Robert Tanitch reviews the latest DVDs
Baptiste (Acorn). The charismatic Tchéky Karyo is Baptiste, the French detective. The script is by Harry Williams and Jack Williams who wrote The Missing series in which he originally appeared. The setting is Amsterdam, famous for its beautiful canals and its sleazy red light district. A Rumanian gang is sex trafficking. A girl has gone missing. There’s a holdall full of cash. People are being murdered. Family members are in danger. Safe houses are no longer safe. There are plenty of surprises and thrills to keep you watching. Tom Hollander (looking very haggard) has a key role and there is good support from Boris Van Severen as cop and Alec Secareanu as killer.
Lizzie (Bulldog). Lizzie Borden took an axe. And gave her father forty whacks. When she saw what she had done, She gave her mother forty-one. Lizzie was acquitted. The all-male jury in Massachusetts 1892 could not believe an upper class well bred woman could have committed such a horrendous murder. The story has been told many times. This feminist version claims Lizzie (Chloë Sevigny, far more beautiful than the real Lizzie) was epileptic and had a lesbian relationship with her maid (Kristen Stewart).

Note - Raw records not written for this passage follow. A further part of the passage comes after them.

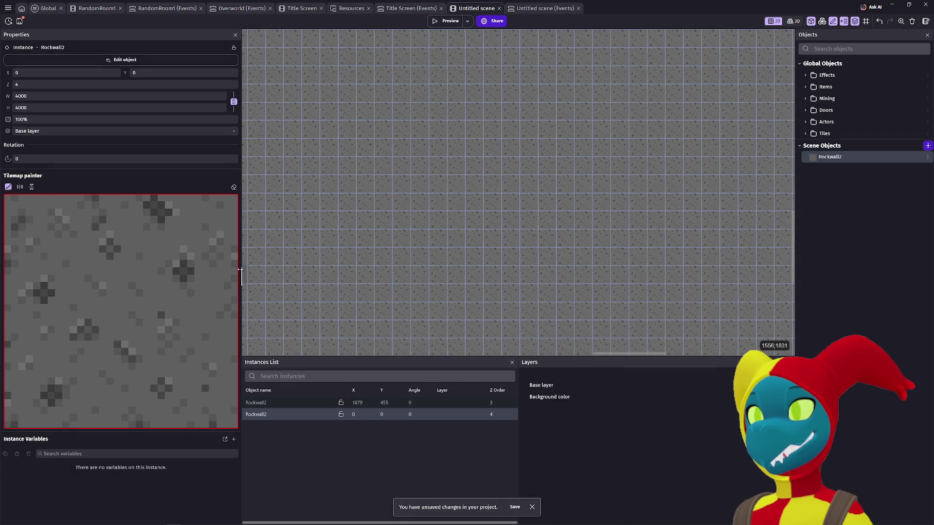
- Use the eraser to clear a 5 × 5 block of rock tiles near the canvas centre
click(195, 275)
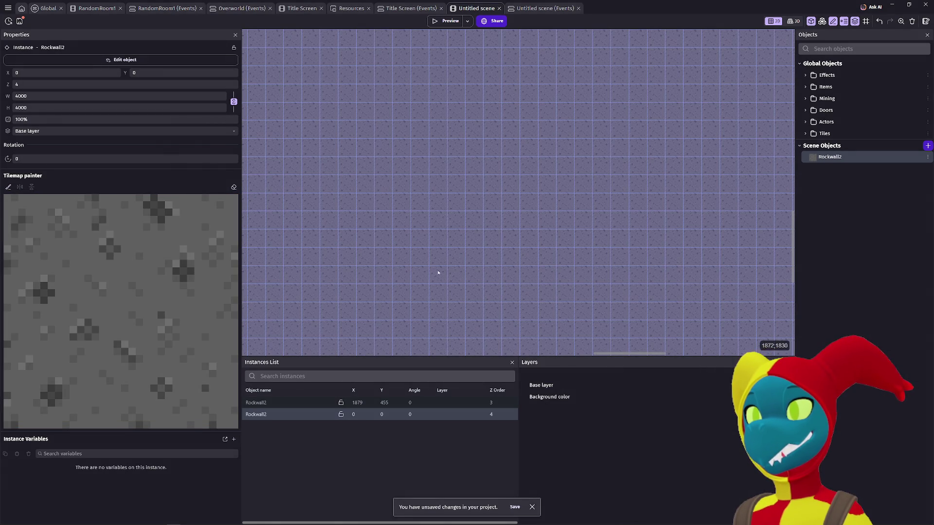
click(233, 188)
click(474, 257)
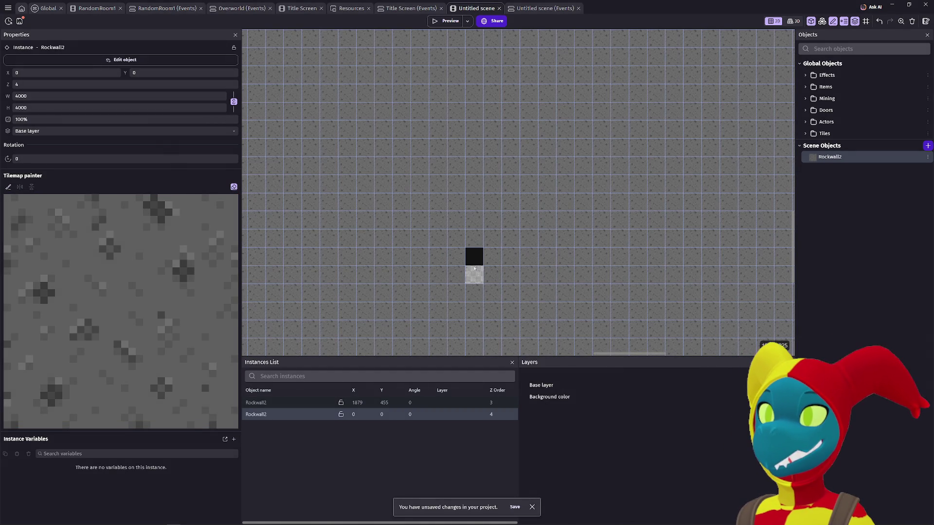
scroll(470, 257, down, 3)
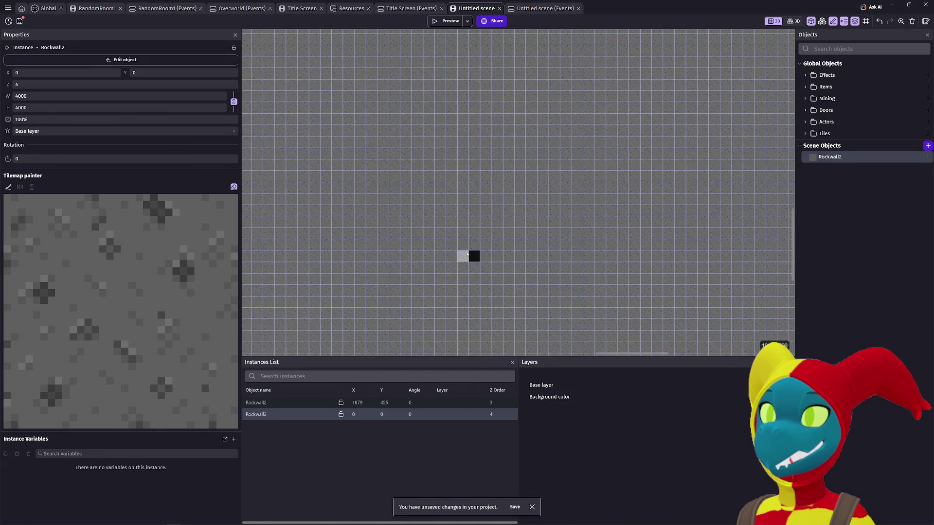
drag(466, 250, 486, 273)
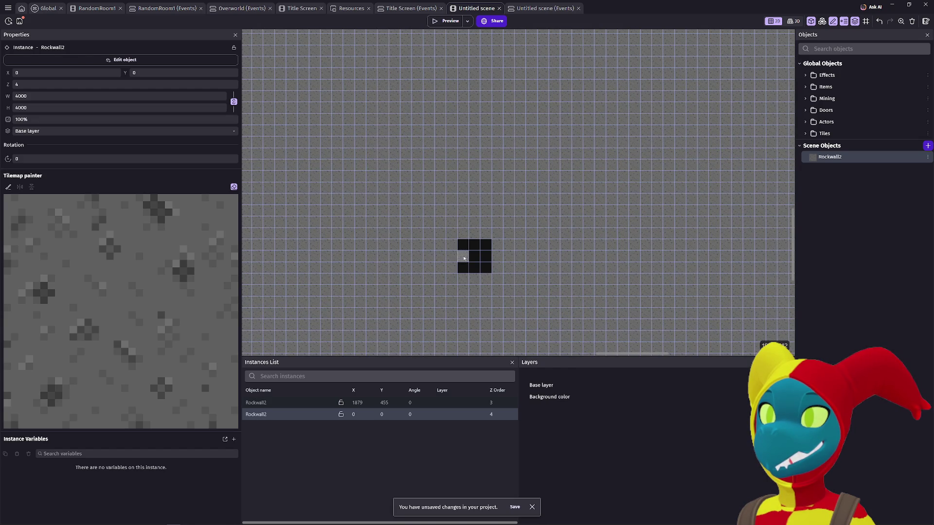
mouse_move(452, 244)
mouse_down()
mouse_move(463, 237)
mouse_move(500, 282)
mouse_up()
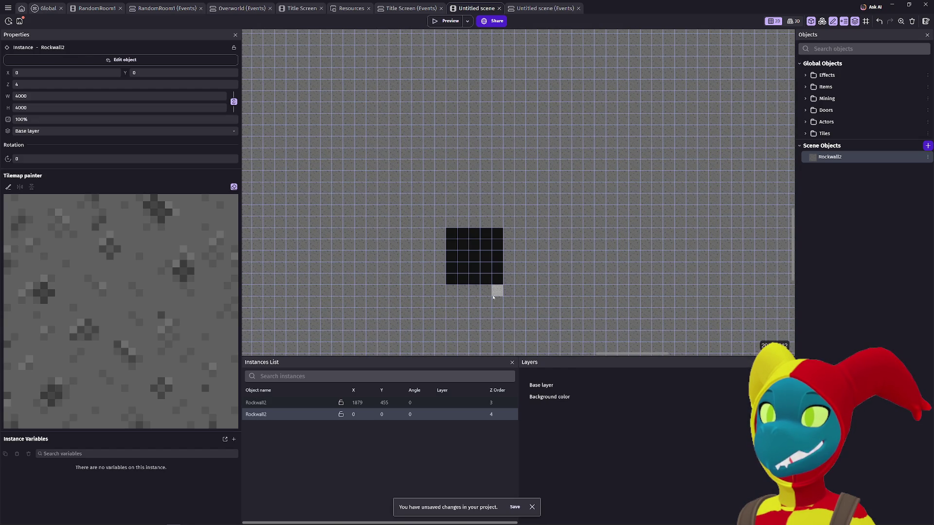
scroll(488, 248, down, 1)
scroll(488, 249, down, 1)
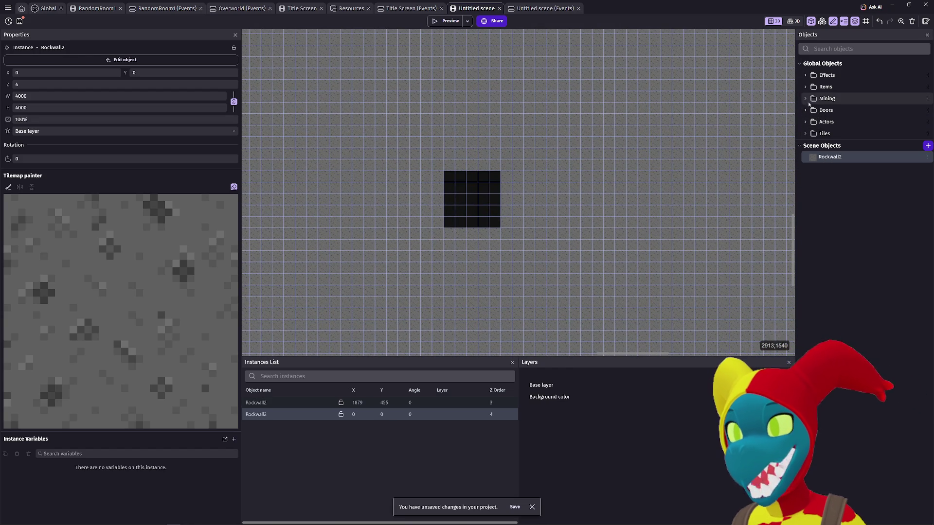
click(806, 87)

The most startling innovation is that Lizzie was stark naked when she murdered her step-mum and dad. Denis O’Hare is a perfect wicked uncle for a melodrama.
The White Reindeer (Eureka). A Finnish folktale from Lapland is filmed in a stark snowy landscape. A woman with a voracious sexual appetite misses her absent husband who is away herding reindeer. With a magic potion she transforms herself into a white deer and entices men and then murders them when they give chase. Erik Blomberg made this low-budget film in 1952; but it feels as if it was made much, much earlier. The acting is silent film acting. The stark landscape and the reindeer (the huge number of them) upstage the humans every time.